START Data for processing

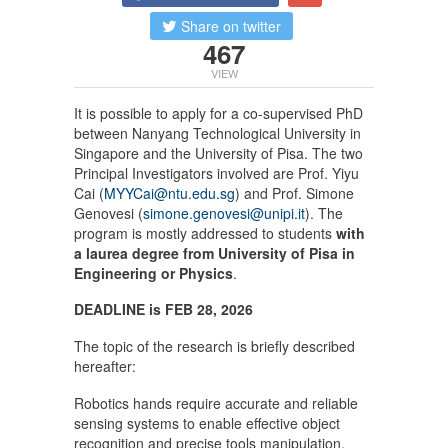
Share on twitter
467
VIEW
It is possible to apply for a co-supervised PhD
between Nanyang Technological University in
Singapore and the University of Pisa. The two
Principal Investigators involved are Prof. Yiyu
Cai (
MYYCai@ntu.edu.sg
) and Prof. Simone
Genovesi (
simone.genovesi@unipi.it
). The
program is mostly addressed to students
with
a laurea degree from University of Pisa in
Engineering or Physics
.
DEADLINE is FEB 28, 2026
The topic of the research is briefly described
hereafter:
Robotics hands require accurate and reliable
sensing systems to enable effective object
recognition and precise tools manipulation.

END Data for processing
START Data for processing

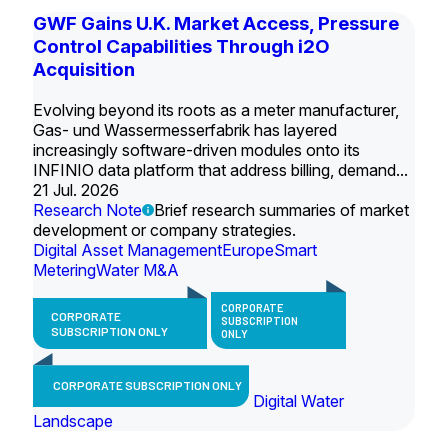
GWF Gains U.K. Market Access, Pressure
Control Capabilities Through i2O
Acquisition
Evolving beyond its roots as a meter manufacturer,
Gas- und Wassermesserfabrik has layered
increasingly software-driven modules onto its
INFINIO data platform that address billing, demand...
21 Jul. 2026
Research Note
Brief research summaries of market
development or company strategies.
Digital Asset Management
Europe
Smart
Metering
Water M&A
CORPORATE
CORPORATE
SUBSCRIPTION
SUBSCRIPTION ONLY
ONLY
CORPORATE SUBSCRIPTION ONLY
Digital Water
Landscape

END Data for processing

• **What the exercise asks**:
Take the lines from the one with "Share on twitter" up to and including the one with "recognition and precise tools manipulation.", change "co-supervised" to "jointly supervised", and write out only those lines with nothing else altered.

• **Reply to the exercise**:
Share on twitter
467
VIEW
It is possible to apply for a jointly supervised PhD
between Nanyang Technological University in
Singapore and the University of Pisa. The two
Principal Investigators involved are Prof. Yiyu
Cai (
MYYCai@ntu.edu.sg
) and Prof. Simone
Genovesi (
simone.genovesi@unipi.it
). The
program is mostly addressed to students
with
a laurea degree from University of Pisa in
Engineering or Physics
.
DEADLINE is FEB 28, 2026
The topic of the research is briefly described
hereafter:
Robotics hands require accurate and reliable
sensing systems to enable effective object
recognition and precise tools manipulation.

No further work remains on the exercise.